> [Plain-text document sources]
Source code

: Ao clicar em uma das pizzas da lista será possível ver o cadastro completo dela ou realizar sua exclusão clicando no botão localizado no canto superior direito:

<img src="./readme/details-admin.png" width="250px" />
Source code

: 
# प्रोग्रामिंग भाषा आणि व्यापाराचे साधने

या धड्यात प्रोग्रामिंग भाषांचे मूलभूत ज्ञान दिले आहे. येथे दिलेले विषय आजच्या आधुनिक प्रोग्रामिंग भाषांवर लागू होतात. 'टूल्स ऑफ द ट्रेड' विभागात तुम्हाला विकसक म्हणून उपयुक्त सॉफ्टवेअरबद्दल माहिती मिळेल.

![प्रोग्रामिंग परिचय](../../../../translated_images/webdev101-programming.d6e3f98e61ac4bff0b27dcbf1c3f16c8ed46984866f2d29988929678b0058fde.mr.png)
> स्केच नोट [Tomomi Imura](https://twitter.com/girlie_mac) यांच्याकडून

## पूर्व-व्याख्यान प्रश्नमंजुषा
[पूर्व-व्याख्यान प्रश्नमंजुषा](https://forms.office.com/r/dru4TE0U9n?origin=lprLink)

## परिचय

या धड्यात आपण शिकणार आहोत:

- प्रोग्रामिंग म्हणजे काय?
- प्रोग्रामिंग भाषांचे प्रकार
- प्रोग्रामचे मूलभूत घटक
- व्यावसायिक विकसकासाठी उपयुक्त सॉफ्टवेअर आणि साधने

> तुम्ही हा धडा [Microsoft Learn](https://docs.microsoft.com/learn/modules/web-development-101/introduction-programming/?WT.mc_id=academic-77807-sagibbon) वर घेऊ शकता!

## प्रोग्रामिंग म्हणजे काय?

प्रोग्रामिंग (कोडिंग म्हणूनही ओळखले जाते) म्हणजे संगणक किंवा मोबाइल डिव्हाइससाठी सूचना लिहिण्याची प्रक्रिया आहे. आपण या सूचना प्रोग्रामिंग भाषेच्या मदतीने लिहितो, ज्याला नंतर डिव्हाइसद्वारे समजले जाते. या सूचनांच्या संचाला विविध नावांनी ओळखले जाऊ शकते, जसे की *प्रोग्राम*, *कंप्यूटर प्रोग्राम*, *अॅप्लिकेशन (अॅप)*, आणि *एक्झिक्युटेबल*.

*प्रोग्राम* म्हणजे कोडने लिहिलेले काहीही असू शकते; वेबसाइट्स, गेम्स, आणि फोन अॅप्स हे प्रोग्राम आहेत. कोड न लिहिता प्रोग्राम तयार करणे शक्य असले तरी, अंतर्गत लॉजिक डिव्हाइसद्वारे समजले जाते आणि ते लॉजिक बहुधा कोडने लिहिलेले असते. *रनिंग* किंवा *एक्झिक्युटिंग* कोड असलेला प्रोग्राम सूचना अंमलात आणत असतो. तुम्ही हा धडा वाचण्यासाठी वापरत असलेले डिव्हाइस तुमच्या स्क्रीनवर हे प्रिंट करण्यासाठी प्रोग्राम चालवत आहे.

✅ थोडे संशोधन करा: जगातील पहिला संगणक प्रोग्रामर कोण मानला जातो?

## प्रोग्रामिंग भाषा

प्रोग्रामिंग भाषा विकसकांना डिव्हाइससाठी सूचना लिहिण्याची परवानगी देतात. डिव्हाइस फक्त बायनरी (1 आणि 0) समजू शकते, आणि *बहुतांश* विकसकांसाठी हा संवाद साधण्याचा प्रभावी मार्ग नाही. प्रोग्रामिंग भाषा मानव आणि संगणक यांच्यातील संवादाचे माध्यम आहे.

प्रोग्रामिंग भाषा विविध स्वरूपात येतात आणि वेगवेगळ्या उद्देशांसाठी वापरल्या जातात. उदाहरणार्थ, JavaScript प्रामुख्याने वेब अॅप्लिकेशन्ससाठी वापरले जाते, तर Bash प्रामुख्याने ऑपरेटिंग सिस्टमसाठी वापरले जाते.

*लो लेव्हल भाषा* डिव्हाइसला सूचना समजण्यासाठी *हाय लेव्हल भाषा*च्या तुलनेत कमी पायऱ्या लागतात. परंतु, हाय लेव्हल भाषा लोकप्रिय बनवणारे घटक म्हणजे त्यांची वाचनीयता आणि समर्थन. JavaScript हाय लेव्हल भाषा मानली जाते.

> [WHAT TO DO] Lines above with "JavaScript" in them are the ones to copy.

> [RESULT OF THIS TASK]
प्रोग्रामिंग भाषा विविध स्वरूपात येतात आणि वेगवेगळ्या उद्देशांसाठी वापरल्या जातात. उदाहरणार्थ, JavaScript प्रामुख्याने वेब अॅप्लिकेशन्ससाठी वापरले जाते, तर Bash प्रामुख्याने ऑपरेटिंग सिस्टमसाठी वापरले जाते.
*लो लेव्हल भाषा* डिव्हाइसला सूचना समजण्यासाठी *हाय लेव्हल भाषा*च्या तुलनेत कमी पायऱ्या लागतात. परंतु, हाय लेव्हल भाषा लोकप्रिय बनवणारे घटक म्हणजे त्यांची वाचनीयता आणि समर्थन. JavaScript हाय लेव्हल भाषा मानली जाते.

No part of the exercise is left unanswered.